Stevie Cohen’s Bed of Nails

05/08/2012 12:47 pm EST


Igor Greenwald

Chief Investment Strategist, MLP Profits

The hedge-fund legend recently stuffed $77 million into a mattress stock that has continued to sag. He’s likely to come out ahead sooner than later, writes senior editor Igor Greenwald.

Spare some sympathy for billionaire hedge-fund manager Steven Cohen. First, the founder of SAC Capital Advisors failed in his bid to buy the Los Angeles Dodgers. Then rival mastermind David Einhorn stole the spotlight. And now a prescient small bet of Cohen’s has suddenly turned into a much bigger loser.

Until the end of last month, SAC held fewer than 200,000 shares of Select Comfort (SCSS), the maker of high-end Sleep Number adjustable mattresses. According to GuruFocus, he initiated the position in the second half of 2010, paying $6.90 a share. That was well off the stock’s March 2009 low of 20 cents a share, but well timed in light of its record close above $35 three weeks ago.

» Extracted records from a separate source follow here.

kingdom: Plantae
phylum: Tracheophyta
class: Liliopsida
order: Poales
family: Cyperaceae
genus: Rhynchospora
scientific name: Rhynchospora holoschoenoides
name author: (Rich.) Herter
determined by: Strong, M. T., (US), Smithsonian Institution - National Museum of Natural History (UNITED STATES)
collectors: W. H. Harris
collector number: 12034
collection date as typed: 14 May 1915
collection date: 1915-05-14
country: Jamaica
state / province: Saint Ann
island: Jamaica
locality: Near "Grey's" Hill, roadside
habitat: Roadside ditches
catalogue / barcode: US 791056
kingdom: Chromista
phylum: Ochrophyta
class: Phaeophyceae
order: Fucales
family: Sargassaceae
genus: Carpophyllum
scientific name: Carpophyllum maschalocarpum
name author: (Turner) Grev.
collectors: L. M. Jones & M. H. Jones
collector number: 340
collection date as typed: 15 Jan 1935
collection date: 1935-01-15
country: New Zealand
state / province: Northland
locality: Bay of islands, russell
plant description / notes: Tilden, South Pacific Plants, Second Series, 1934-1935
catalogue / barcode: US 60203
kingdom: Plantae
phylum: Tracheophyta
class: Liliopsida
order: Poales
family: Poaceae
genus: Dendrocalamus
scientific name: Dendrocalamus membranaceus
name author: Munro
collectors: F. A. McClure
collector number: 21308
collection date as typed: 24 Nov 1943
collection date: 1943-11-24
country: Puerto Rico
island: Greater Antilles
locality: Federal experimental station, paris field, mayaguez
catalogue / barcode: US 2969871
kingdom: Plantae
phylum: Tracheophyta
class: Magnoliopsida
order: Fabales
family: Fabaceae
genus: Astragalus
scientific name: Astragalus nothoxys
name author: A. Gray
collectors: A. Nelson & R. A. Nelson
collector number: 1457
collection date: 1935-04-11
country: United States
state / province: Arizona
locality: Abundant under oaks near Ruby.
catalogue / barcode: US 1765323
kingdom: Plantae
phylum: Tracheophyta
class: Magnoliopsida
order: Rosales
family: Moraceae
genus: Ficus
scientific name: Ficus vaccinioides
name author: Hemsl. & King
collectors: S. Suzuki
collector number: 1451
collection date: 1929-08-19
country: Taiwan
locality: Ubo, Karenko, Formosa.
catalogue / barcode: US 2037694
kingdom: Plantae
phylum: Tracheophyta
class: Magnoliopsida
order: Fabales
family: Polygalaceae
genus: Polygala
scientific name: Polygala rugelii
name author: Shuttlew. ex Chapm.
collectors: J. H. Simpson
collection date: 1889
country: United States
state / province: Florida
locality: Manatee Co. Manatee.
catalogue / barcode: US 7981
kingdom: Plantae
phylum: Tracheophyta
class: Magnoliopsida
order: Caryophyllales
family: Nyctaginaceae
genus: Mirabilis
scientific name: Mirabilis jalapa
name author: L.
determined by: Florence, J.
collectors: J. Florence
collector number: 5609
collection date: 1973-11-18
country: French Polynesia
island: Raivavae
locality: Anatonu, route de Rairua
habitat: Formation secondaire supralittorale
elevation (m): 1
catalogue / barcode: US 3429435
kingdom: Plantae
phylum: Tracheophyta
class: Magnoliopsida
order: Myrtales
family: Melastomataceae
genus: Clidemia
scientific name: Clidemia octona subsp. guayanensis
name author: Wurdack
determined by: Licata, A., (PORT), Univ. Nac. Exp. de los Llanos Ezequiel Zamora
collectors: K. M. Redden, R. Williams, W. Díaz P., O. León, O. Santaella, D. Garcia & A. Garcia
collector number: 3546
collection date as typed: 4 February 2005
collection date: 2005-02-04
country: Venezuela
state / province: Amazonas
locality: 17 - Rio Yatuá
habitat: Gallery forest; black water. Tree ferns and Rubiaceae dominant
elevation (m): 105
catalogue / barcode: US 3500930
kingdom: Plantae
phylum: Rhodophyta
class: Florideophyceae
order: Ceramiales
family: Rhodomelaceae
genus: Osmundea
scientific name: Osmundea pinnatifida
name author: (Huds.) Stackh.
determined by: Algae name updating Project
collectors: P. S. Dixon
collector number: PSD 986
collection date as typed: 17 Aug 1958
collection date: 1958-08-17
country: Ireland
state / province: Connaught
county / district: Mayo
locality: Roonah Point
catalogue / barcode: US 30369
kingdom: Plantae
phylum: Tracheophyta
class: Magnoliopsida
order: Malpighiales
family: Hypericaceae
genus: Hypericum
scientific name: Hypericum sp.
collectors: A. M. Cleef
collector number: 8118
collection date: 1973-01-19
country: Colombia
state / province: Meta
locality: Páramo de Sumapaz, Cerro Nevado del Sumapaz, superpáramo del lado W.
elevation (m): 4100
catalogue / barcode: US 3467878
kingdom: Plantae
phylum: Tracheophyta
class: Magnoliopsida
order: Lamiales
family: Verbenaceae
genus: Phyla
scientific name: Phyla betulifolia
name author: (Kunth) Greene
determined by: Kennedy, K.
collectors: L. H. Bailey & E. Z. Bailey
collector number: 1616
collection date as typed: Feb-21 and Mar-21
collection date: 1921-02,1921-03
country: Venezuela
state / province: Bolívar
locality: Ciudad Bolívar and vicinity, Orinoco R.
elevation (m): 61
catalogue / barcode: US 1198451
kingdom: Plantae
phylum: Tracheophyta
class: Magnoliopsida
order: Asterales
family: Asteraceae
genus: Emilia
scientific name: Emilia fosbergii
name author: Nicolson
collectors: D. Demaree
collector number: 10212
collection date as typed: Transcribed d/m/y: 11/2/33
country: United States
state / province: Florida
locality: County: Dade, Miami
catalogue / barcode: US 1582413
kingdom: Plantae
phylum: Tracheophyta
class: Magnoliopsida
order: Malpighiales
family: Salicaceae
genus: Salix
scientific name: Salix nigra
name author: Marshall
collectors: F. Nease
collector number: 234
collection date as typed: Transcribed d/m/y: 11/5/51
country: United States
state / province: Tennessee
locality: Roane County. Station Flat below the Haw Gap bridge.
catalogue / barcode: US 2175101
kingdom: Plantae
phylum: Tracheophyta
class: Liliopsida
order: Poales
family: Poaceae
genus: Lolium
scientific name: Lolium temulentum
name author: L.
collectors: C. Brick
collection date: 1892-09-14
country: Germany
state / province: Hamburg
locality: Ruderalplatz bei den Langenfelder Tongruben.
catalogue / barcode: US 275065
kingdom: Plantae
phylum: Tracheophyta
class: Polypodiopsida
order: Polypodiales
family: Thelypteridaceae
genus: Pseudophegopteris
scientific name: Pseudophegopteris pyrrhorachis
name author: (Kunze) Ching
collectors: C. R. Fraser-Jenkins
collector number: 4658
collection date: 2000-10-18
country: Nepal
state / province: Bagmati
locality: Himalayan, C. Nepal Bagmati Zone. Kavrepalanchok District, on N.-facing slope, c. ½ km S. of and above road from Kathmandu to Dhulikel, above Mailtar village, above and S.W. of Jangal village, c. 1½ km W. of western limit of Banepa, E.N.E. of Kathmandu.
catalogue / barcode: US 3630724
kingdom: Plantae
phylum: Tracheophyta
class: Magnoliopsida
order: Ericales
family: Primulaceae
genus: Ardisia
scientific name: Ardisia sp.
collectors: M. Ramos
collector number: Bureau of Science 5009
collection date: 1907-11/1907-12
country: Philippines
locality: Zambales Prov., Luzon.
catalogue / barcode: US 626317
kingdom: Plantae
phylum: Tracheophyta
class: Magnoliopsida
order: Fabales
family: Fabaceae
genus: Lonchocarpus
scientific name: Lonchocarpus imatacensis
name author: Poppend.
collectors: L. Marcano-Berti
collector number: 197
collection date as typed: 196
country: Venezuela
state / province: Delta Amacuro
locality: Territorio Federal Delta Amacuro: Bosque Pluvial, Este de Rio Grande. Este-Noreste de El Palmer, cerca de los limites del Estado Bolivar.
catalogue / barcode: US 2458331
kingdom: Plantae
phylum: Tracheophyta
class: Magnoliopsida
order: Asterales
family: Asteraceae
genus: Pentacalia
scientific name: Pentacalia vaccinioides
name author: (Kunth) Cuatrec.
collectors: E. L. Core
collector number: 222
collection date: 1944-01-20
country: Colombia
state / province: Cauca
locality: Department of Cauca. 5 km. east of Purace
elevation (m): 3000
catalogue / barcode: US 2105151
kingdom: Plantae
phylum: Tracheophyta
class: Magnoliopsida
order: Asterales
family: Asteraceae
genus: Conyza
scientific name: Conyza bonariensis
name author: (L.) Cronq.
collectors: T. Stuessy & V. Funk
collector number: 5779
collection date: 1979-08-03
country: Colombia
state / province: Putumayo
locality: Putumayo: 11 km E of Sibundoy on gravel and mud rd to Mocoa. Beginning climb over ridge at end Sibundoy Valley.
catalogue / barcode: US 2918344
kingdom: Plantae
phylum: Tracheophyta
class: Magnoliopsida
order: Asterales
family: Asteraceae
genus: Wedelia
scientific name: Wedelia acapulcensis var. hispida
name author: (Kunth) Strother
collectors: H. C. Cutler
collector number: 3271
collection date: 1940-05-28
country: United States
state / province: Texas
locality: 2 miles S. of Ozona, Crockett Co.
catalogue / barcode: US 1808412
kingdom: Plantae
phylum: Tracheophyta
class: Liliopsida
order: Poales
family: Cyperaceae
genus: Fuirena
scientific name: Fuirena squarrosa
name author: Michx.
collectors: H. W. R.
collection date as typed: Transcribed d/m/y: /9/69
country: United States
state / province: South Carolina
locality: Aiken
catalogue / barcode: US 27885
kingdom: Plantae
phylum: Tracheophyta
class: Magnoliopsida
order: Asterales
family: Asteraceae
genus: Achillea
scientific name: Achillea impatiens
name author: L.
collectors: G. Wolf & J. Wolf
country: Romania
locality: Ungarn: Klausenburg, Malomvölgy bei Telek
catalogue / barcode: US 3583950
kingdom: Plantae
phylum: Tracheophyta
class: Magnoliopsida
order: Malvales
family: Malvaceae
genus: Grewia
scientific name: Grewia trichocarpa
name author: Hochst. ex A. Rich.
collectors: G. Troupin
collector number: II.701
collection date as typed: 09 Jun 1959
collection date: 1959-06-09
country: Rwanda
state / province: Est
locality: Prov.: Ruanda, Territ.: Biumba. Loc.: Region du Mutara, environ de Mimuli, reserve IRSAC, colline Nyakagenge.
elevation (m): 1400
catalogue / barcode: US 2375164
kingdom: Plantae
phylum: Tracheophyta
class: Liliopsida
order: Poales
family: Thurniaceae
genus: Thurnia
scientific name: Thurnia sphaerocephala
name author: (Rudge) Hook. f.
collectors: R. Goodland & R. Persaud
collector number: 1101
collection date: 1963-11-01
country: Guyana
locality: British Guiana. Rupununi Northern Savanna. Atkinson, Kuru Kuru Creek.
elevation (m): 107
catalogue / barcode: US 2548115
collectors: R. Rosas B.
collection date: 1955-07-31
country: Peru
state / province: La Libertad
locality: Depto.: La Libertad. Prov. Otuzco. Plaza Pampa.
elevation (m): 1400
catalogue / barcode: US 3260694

Cohen could have slept easy on a mattress laced with remotely controlled air chambers after quadrupling his money. Instead, with the stock already down 18% from its cushiest close ever, he bought in big time, spending $77.5 million on an additional 2.7 million shares at an average price of $29, boosting his stake to 5% of the company.

That was eight days ago. As of this morning, assuming SAC still owns all those shares, what had been a 320% gain on Select Comfort has turned into a double-digit loss. The intra-day low was below $25, down more than 30% from that record three weeks ago.

So what happened? Is the mattress-buying frenzy dead? Or is Europe distracting everyone from Select Comfort’s pledge to grow earnings at least 20% a year indefinitely? Is Cohen tossing and turning after stuffing his cash into a broken stock, or is he instead dreaming about the next rally?

The earnings that followed that record share price last month were certainly dreamy enough. Sales and earnings were up more than 35% in a year’s time, comfortably exceeding expectations.

But gross margin slipped year-over-year, and the company kept its prior annual guidance in place. A day later, rival Tempur-Pedic (TPX) provided disappointing profit guidance, and it’s been all downhill for both stocks ever since.

This week, the selling picked up steam after Tempur-Pedic owned up to planning near-term discounts of up to 17% on a key mattress model, a tactic it has previously eschewed.

At least today, the mattress makers have plenty of company in their misery. Other high-end discretionary consumer stocks are seeing red after a disappointing report by designer watch marketer Fossil (FOSL), which is down 38% in the wake of disappointing sales in Europe. Fashion trend setters like Lululemon (LULU), Michael Kors (KORS), Polo Ralph Lauren (RL), and Coach (COH) are all seeing red as a result.

The fashionable thing to do would be to predict that Europe will burn while luxury buyers in the US go into hiding to escape rising taxes and general ennui with the good life. With stocks seemingly reverting to the bearish form of the past two summers, there is temptation to stuff cash into a mattress or else into Treasury bonds earning less than the rate of inflation. Hey, everyone else is doing it.

But I think the temptation is wrong, and in fact today’s sell-off presents…wait for it…a buying opportunity.

I know that’s not fashionably skeptical at all. I realize the only thing that matters for the moment is the market flush below the 50-day moving average. But I believe that this short-term concern will be proved wrong as consumers stay the course, and as institutional investors hungry for growth snap up the freshly discounted outperformers.

Sales of mattresses are likely to stay strong, and the premium category led by Select Comfort has been gaining market share from its inner-spring competitors. The company enjoys an enviable growth momentum that will outlast Tempur-Pedic’s summer sale, and its current 2% unit market share leaves plenty of runway.

The stock is priced at 17 times 2012 earnings estimates that have continued to rise in the wake of last month’s results, but may yet prove conservative. Yet those earnings are likely to increase at least 20% and likely closer to 25% next year. Investors have recently been willing to pay much more for consistent high growers.

Today’s sell-off seems likelier to punctuate the recent bout of market weakness than to initiate another downturn. As of yesterday, Raymond James strategist Jeff Saut was looking for one more downside flush to leave stocks heavily oversold “as well as finally raise my daily and weekly stock market internal energy indicators back to levels that would register a full load of energy, something I have been waiting for the past eight weeks.”

It looks like we might have gotten that flush this morning. And I would bet that Stevie Cohen’s sleeping pretty soundly.